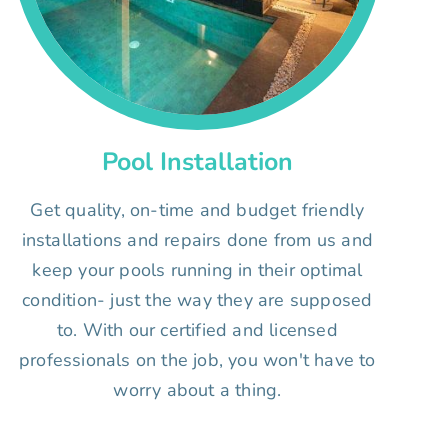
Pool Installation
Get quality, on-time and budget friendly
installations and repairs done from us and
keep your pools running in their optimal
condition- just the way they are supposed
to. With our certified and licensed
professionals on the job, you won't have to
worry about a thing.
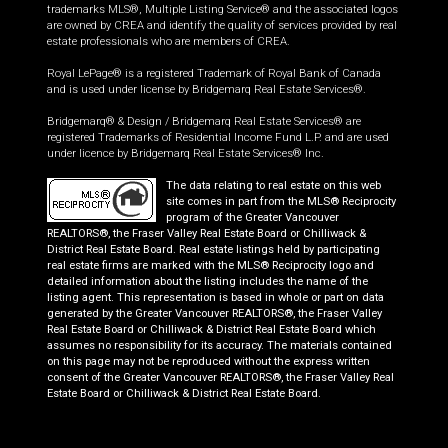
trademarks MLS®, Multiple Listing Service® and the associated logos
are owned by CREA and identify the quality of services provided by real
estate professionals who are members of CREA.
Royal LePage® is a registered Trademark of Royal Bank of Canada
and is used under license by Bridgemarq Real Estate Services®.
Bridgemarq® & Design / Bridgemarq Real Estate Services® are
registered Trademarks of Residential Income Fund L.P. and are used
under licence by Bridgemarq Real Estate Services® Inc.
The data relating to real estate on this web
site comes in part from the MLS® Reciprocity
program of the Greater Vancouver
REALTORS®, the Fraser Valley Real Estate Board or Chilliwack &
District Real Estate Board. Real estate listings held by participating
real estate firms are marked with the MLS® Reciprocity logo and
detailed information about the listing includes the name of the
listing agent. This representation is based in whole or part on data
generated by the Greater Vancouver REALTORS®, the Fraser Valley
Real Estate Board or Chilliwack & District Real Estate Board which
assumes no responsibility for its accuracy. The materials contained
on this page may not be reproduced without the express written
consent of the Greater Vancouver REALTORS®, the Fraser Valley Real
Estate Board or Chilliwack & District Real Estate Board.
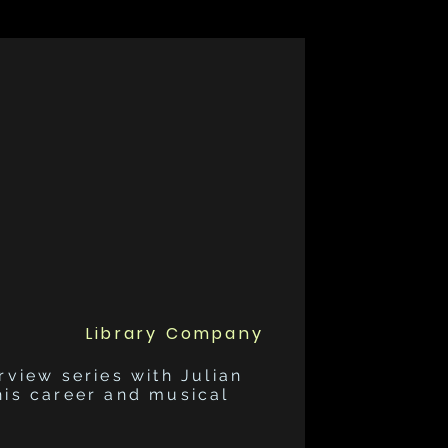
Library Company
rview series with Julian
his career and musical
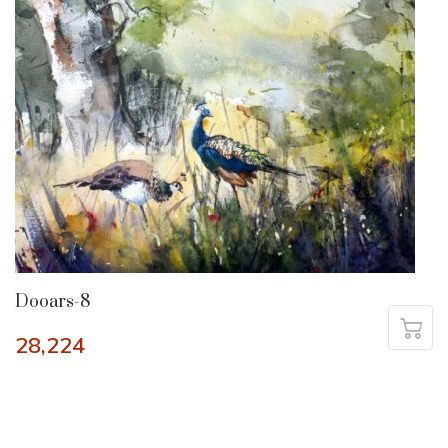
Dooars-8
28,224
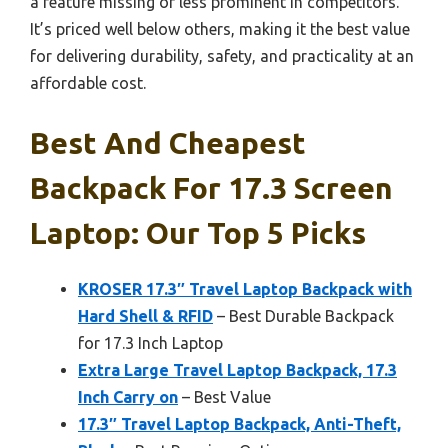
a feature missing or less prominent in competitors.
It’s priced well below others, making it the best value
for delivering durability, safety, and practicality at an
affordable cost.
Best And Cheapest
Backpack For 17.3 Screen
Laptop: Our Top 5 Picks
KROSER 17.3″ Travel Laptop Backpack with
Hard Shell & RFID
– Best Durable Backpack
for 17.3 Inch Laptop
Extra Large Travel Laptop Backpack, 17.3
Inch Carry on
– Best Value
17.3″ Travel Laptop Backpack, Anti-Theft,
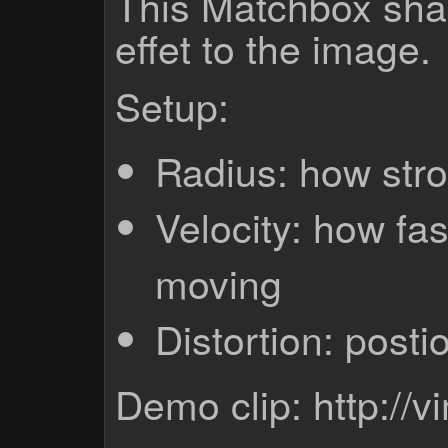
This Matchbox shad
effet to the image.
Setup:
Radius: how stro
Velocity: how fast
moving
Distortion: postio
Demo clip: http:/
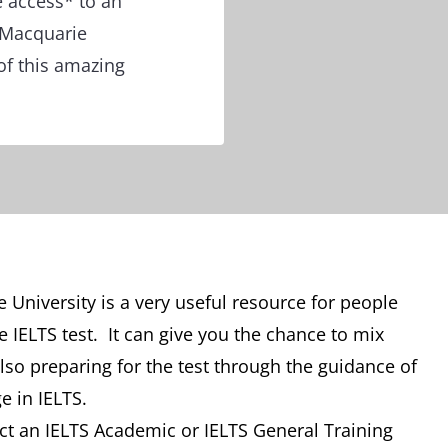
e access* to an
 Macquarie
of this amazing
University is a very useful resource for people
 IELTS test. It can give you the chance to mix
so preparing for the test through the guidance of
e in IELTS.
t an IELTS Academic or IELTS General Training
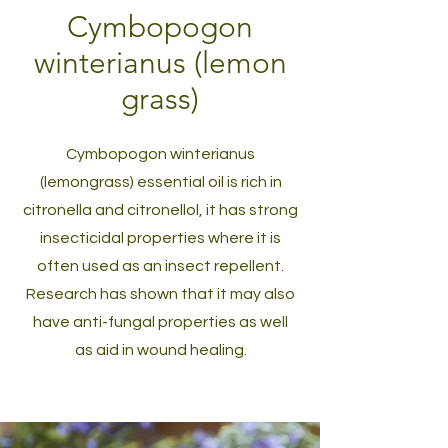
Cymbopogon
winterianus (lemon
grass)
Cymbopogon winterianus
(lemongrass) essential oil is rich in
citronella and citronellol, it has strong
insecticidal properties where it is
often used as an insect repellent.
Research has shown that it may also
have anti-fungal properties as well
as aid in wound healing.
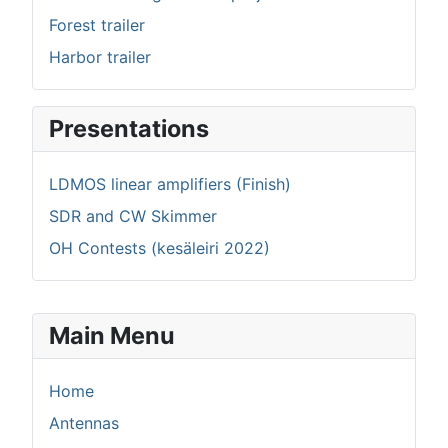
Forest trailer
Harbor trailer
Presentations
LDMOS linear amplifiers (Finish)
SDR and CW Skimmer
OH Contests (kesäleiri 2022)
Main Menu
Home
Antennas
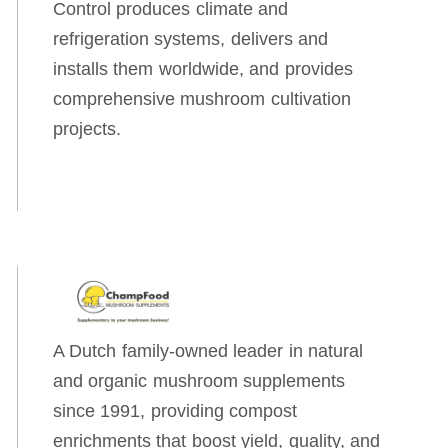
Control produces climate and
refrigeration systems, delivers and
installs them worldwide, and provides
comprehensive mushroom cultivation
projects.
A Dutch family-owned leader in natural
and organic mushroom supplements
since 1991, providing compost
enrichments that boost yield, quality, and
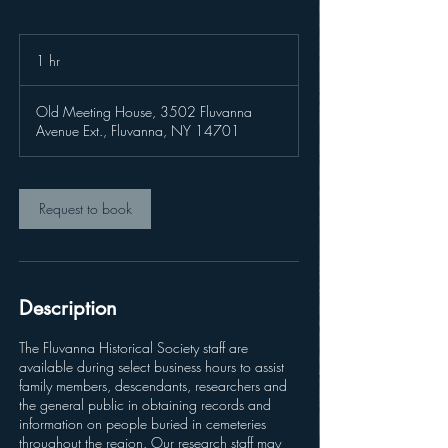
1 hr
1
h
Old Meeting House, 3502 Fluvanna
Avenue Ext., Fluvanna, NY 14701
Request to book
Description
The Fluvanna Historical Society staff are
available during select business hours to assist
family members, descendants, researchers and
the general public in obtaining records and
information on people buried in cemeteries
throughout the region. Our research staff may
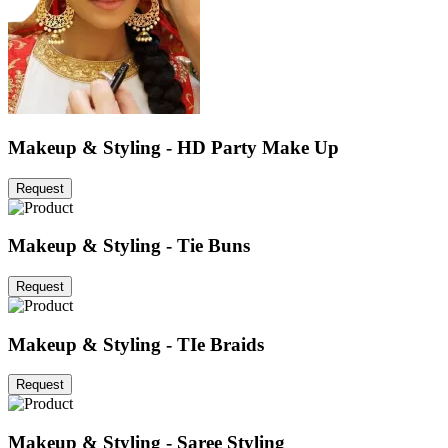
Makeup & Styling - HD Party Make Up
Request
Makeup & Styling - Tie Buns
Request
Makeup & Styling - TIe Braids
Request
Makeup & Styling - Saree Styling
==
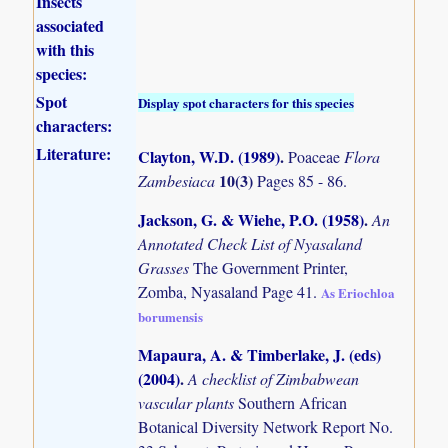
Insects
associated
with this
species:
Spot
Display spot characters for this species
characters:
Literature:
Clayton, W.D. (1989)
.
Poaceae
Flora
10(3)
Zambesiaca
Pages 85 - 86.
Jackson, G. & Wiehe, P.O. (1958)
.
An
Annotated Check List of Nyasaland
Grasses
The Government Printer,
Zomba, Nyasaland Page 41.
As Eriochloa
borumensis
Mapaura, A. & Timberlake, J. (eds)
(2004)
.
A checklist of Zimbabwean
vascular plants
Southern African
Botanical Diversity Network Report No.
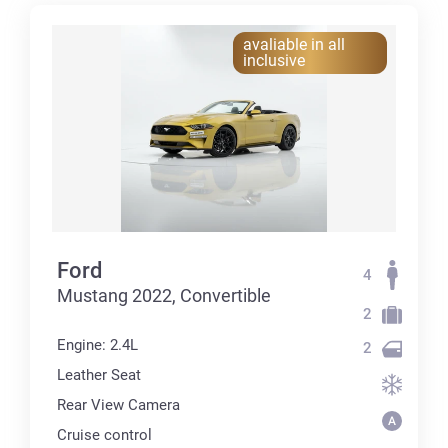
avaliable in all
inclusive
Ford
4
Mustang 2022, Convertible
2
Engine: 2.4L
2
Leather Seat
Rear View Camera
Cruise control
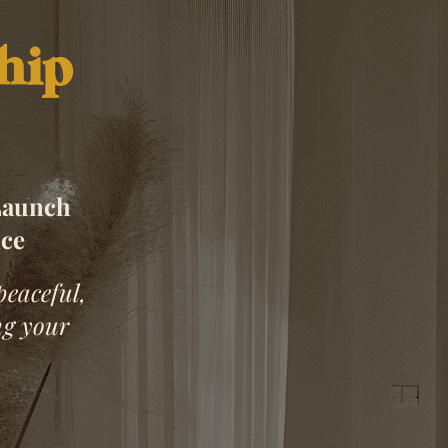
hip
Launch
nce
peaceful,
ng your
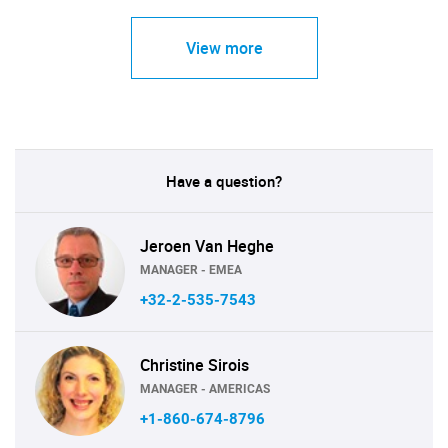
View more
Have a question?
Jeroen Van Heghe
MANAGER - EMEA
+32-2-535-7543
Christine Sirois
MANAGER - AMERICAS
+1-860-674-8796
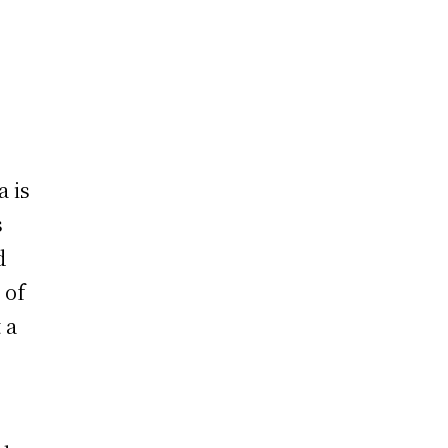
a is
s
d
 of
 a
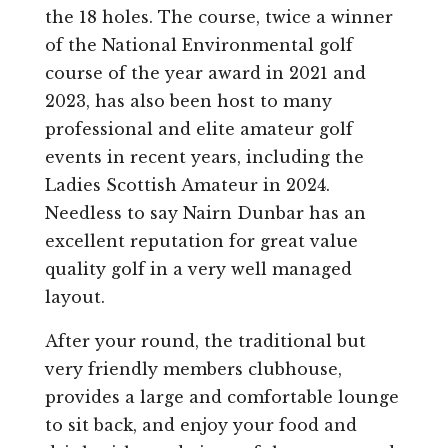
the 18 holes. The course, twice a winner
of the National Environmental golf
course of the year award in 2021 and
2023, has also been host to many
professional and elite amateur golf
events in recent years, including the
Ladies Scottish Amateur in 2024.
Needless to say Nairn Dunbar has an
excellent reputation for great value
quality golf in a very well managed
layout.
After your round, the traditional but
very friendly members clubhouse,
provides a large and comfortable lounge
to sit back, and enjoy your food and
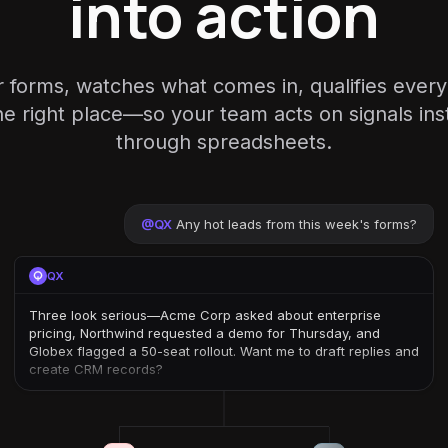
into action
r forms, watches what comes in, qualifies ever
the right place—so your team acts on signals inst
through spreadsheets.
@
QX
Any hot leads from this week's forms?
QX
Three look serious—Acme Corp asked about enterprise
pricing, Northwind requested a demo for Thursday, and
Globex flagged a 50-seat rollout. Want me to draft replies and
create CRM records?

WHAT IS NEEDED: Repeat the stretch of the listing from the line containing "Control produces climate and" through the line containing "throughout the region. Our research staff may", omitting the picture lines.

ANSWER BOX:
Control produces climate and
refrigeration systems, delivers and
installs them worldwide, and provides
comprehensive mushroom cultivation
projects.
A Dutch family-owned leader in natural
and organic mushroom supplements
since 1991, providing compost
enrichments that boost yield, quality, and
1 hr
1
h
Old Meeting House, 3502 Fluvanna
Avenue Ext., Fluvanna, NY 14701
Request to book
Description
The Fluvanna Historical Society staff are
available during select business hours to assist
family members, descendants, researchers and
the general public in obtaining records and
information on people buried in cemeteries
throughout the region. Our research staff may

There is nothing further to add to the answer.